▶ [WORK TASK] Report how many lines of the data contain the string "present". Add nothing.

▶ [MATERIAL PROVIDED]
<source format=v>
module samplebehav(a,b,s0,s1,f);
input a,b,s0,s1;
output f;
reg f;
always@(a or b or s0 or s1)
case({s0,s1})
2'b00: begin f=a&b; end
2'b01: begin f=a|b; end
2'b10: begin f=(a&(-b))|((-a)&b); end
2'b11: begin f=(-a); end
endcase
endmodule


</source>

==

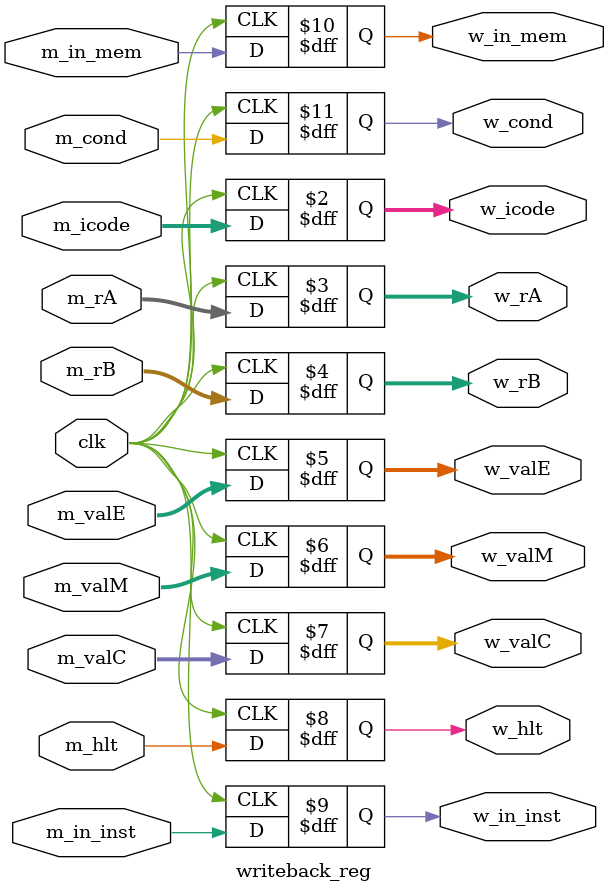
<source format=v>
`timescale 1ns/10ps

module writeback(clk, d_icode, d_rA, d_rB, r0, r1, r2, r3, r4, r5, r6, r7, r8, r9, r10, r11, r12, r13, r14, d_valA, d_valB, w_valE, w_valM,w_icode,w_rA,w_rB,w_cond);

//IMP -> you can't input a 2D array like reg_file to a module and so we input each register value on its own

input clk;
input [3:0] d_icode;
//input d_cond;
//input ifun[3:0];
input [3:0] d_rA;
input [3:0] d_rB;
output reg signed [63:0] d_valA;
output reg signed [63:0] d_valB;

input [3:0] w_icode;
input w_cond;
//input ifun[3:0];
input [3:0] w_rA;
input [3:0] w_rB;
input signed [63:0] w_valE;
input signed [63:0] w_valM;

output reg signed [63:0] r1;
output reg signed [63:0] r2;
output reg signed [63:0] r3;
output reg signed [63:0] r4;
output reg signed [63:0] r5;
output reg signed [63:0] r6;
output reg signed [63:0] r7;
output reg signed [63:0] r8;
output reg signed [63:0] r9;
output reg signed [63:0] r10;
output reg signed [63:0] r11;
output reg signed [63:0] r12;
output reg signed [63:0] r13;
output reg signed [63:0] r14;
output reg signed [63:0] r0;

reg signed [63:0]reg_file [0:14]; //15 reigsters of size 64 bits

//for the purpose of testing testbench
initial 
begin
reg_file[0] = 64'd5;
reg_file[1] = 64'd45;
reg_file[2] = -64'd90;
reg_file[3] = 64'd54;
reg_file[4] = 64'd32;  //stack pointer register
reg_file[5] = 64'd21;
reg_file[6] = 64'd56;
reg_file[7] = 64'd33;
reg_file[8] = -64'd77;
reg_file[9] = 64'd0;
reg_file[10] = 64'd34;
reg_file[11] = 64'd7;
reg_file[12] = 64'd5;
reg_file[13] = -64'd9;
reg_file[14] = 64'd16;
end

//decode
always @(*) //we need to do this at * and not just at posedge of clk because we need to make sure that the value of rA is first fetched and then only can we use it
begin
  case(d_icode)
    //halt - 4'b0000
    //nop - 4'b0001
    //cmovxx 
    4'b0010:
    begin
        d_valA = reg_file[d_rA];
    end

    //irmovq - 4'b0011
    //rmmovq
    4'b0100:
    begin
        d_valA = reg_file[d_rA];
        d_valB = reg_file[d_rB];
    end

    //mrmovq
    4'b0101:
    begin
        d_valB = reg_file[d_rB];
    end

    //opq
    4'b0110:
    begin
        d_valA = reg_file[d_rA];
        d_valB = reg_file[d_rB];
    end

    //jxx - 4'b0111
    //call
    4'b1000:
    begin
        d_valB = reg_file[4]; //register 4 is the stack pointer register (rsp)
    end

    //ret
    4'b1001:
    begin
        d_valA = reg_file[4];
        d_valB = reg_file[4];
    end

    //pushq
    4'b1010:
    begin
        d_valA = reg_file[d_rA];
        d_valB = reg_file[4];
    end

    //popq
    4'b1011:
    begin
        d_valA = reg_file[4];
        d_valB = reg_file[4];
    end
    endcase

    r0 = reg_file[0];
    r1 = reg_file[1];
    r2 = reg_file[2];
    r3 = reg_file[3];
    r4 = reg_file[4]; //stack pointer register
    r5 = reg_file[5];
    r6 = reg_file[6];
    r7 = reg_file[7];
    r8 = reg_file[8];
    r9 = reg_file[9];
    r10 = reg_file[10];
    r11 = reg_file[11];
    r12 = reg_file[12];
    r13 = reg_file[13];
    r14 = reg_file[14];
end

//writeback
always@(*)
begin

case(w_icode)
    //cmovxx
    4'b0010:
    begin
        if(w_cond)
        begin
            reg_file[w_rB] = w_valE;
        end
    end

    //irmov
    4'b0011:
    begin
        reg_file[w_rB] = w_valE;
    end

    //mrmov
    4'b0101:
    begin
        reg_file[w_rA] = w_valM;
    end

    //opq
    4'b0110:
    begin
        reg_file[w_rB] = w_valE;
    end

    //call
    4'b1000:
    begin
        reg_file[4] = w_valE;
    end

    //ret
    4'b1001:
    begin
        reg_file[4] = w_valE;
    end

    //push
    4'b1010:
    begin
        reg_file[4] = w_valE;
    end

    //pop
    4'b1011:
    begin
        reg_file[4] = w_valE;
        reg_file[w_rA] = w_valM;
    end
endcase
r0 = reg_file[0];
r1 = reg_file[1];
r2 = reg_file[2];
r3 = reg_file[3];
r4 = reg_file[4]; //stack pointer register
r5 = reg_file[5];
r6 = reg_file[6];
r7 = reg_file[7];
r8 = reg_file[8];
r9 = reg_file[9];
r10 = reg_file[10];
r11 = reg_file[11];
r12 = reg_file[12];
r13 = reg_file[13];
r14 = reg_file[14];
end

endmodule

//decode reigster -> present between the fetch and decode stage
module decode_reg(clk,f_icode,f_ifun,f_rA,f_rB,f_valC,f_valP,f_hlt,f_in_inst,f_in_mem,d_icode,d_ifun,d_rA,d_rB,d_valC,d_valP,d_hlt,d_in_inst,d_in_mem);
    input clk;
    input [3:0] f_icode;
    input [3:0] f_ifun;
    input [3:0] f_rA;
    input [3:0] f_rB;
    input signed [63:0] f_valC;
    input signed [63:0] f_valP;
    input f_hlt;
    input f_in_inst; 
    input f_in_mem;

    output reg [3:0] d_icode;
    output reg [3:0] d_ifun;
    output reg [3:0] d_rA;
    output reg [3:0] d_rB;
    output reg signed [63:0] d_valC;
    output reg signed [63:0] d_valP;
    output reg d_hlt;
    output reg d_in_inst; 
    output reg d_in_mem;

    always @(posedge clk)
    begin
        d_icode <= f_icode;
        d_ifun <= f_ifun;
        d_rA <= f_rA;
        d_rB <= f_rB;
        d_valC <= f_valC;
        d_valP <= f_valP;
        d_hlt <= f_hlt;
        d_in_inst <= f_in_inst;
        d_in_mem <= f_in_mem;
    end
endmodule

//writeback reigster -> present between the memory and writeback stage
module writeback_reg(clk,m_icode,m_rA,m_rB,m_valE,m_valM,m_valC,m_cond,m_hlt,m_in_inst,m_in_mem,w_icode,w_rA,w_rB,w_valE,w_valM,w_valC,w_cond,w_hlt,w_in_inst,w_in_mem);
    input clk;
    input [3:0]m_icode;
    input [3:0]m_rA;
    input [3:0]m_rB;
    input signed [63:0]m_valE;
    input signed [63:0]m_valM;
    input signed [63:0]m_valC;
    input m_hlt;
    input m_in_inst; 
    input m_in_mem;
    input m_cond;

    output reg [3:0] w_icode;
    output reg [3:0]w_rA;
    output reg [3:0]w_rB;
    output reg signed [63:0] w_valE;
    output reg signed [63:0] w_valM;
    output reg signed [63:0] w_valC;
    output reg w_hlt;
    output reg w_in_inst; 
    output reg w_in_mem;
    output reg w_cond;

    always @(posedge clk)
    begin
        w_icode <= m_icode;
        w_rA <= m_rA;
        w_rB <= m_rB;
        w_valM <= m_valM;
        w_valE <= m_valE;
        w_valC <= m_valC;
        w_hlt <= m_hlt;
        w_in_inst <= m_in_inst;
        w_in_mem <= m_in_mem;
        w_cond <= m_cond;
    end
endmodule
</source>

==

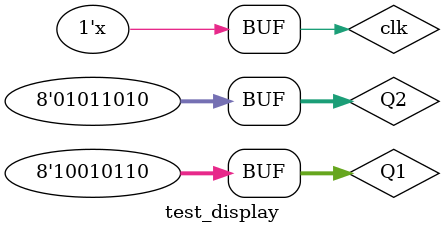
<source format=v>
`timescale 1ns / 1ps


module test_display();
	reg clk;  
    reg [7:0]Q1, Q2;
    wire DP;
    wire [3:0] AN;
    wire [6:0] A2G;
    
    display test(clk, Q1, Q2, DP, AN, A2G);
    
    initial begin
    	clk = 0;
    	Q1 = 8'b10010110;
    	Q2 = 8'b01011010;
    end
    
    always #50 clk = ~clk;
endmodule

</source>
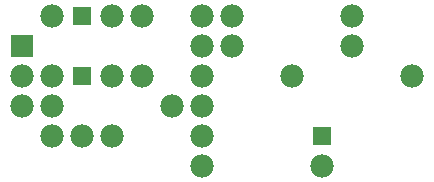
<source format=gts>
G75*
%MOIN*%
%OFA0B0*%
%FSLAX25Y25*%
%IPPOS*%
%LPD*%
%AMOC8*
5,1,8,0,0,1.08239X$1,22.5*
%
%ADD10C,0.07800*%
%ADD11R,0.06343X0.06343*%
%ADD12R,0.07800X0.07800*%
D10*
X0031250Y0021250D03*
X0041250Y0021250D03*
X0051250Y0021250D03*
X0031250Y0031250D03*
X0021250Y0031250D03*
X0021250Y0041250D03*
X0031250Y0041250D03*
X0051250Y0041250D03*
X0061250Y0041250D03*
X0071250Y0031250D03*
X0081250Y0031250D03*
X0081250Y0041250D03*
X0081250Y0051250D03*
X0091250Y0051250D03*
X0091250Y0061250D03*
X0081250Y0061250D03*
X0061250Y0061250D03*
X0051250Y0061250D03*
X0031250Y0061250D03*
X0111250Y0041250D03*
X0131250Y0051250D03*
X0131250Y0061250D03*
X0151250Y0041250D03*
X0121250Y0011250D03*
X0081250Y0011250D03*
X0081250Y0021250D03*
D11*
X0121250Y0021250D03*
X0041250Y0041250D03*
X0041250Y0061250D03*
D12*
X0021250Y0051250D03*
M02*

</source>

▶ [WRITTEN SOLUTION] 2